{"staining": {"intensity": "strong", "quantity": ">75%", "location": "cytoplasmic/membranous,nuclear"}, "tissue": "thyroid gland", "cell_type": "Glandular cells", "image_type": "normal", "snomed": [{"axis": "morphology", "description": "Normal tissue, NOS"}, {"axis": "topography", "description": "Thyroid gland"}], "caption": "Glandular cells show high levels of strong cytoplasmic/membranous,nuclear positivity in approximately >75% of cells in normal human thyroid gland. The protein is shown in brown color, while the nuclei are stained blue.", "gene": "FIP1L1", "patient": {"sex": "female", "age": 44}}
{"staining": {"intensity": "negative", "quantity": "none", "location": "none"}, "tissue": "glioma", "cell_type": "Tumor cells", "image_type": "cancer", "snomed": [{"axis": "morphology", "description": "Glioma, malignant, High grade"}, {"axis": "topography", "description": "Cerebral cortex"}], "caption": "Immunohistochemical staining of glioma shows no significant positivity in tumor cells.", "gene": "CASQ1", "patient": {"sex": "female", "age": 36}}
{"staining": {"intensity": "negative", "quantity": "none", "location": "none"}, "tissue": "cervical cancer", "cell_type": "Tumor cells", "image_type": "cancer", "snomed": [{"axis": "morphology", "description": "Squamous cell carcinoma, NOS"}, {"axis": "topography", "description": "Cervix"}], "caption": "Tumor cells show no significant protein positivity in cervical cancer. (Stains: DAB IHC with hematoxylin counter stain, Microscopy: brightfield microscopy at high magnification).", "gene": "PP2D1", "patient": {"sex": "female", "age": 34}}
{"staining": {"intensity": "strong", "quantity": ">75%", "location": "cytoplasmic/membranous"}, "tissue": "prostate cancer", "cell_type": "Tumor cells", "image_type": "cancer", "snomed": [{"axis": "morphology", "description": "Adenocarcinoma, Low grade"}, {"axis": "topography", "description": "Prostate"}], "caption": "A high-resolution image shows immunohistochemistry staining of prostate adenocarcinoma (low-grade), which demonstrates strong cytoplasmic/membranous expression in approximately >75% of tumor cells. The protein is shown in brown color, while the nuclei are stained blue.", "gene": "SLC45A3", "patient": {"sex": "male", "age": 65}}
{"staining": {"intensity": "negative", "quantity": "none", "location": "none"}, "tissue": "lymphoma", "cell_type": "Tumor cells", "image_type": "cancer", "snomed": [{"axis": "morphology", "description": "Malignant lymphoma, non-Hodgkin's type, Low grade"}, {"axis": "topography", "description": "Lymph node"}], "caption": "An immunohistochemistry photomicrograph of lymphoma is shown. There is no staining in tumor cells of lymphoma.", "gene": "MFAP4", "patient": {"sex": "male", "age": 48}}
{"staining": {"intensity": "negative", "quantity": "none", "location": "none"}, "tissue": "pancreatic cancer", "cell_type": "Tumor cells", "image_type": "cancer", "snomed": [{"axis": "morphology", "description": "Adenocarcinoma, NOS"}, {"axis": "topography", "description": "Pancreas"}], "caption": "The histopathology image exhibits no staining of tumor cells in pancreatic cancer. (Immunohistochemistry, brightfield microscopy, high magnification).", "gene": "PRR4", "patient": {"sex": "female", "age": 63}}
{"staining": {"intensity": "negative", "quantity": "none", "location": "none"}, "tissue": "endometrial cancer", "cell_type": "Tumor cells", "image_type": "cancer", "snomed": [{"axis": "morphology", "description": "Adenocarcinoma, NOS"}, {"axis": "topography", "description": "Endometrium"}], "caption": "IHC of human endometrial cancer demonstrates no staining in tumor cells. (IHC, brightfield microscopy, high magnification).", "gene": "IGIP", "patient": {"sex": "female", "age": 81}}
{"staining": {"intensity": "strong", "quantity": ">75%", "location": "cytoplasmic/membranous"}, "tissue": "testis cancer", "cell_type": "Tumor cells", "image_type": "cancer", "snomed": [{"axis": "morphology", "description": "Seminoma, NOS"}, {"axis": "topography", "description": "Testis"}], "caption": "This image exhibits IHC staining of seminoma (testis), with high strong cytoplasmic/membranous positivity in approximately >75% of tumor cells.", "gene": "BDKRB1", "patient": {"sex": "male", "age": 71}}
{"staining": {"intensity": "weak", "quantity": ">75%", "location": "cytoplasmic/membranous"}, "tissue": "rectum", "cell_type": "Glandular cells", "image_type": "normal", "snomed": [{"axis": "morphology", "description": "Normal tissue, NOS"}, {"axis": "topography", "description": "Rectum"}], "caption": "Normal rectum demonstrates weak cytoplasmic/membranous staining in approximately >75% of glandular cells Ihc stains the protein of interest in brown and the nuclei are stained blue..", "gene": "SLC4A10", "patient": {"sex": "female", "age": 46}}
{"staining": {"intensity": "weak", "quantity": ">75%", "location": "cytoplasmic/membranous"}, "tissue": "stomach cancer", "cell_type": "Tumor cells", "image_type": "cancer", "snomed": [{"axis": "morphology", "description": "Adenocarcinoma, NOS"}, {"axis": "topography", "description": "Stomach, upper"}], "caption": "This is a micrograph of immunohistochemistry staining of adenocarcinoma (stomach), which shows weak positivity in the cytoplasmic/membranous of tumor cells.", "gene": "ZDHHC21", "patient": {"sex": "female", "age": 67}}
####
* _Work instructions_: Copy the records above, keeping each line identical.

* _Exercise result_:
{"staining": {"intensity": "strong", "quantity": ">75%", "location": "cytoplasmic/membranous,nuclear"}, "tissue": "thyroid gland", "cell_type": "Glandular cells", "image_type": "normal", "snomed": [{"axis": "morphology", "description": "Normal tissue, NOS"}, {"axis": "topography", "description": "Thyroid gland"}], "caption": "Glandular cells show high levels of strong cytoplasmic/membranous,nuclear positivity in approximately >75% of cells in normal human thyroid gland. The protein is shown in brown color, while the nuclei are stained blue.", "gene": "FIP1L1", "patient": {"sex": "female", "age": 44}}
{"staining": {"intensity": "negative", "quantity": "none", "location": "none"}, "tissue": "glioma", "cell_type": "Tumor cells", "image_type": "cancer", "snomed": [{"axis": "morphology", "description": "Glioma, malignant, High grade"}, {"axis": "topography", "description": "Cerebral cortex"}], "caption": "Immunohistochemical staining of glioma shows no significant positivity in tumor cells.", "gene": "CASQ1", "patient": {"sex": "female", "age": 36}}
{"staining": {"intensity": "negative", "quantity": "none", "location": "none"}, "tissue": "cervical cancer", "cell_type": "Tumor cells", "image_type": "cancer", "snomed": [{"axis": "morphology", "description": "Squamous cell carcinoma, NOS"}, {"axis": "topography", "description": "Cervix"}], "caption": "Tumor cells show no significant protein positivity in cervical cancer. (Stains: DAB IHC with hematoxylin counter stain, Microscopy: brightfield microscopy at high magnification).", "gene": "PP2D1", "patient": {"sex": "female", "age": 34}}
{"staining": {"intensity": "strong", "quantity": ">75%", "location": "cytoplasmic/membranous"}, "tissue": "prostate cancer", "cell_type": "Tumor cells", "image_type": "cancer", "snomed": [{"axis": "morphology", "description": "Adenocarcinoma, Low grade"}, {"axis": "topography", "description": "Prostate"}], "caption": "A high-resolution image shows immunohistochemistry staining of prostate adenocarcinoma (low-grade), which demonstrates strong cytoplasmic/membranous expression in approximately >75% of tumor cells. The protein is shown in brown color, while the nuclei are stained blue.", "gene": "SLC45A3", "patient": {"sex": "male", "age": 65}}
{"staining": {"intensity": "negative", "quantity": "none", "location": "none"}, "tissue": "lymphoma", "cell_type": "Tumor cells", "image_type": "cancer", "snomed": [{"axis": "morphology", "description": "Malignant lymphoma, non-Hodgkin's type, Low grade"}, {"axis": "topography", "description": "Lymph node"}], "caption": "An immunohistochemistry photomicrograph of lymphoma is shown. There is no staining in tumor cells of lymphoma.", "gene": "MFAP4", "patient": {"sex": "male", "age": 48}}
{"staining": {"intensity": "negative", "quantity": "none", "location": "none"}, "tissue": "pancreatic cancer", "cell_type": "Tumor cells", "image_type": "cancer", "snomed": [{"axis": "morphology", "description": "Adenocarcinoma, NOS"}, {"axis": "topography", "description": "Pancreas"}], "caption": "The histopathology image exhibits no staining of tumor cells in pancreatic cancer. (Immunohistochemistry, brightfield microscopy, high magnification).", "gene": "PRR4", "patient": {"sex": "female", "age": 63}}
{"staining": {"intensity": "negative", "quantity": "none", "location": "none"}, "tissue": "endometrial cancer", "cell_type": "Tumor cells", "image_type": "cancer", "snomed": [{"axis": "morphology", "description": "Adenocarcinoma, NOS"}, {"axis": "topography", "description": "Endometrium"}], "caption": "IHC of human endometrial cancer demonstrates no staining in tumor cells. (IHC, brightfield microscopy, high magnification).", "gene": "IGIP", "patient": {"sex": "female", "age": 81}}
{"staining": {"intensity": "strong", "quantity": ">75%", "location": "cytoplasmic/membranous"}, "tissue": "testis cancer", "cell_type": "Tumor cells", "image_type": "cancer", "snomed": [{"axis": "morphology", "description": "Seminoma, NOS"}, {"axis": "topography", "description": "Testis"}], "caption": "This image exhibits IHC staining of seminoma (testis), with high strong cytoplasmic/membranous positivity in approximately >75% of tumor cells.", "gene": "BDKRB1", "patient": {"sex": "male", "age": 71}}
{"staining": {"intensity": "weak", "quantity": ">75%", "location": "cytoplasmic/membranous"}, "tissue": "rectum", "cell_type": "Glandular cells", "image_type": "normal", "snomed": [{"axis": "morphology", "description": "Normal tissue, NOS"}, {"axis": "topography", "description": "Rectum"}], "caption": "Normal rectum demonstrates weak cytoplasmic/membranous staining in approximately >75% of glandular cells Ihc stains the protein of interest in brown and the nuclei are stained blue..", "gene": "SLC4A10", "patient": {"sex": "female", "age": 46}}
{"staining": {"intensity": "weak", "quantity": ">75%", "location": "cytoplasmic/membranous"}, "tissue": "stomach cancer", "cell_type": "Tumor cells", "image_type": "cancer", "snomed": [{"axis": "morphology", "description": "Adenocarcinoma, NOS"}, {"axis": "topography", "description": "Stomach, upper"}], "caption": "This is a micrograph of immunohistochemistry staining of adenocarcinoma (stomach), which shows weak positivity in the cytoplasmic/membranous of tumor cells.", "gene": "ZDHHC21", "patient": {"sex": "female", "age": 67}}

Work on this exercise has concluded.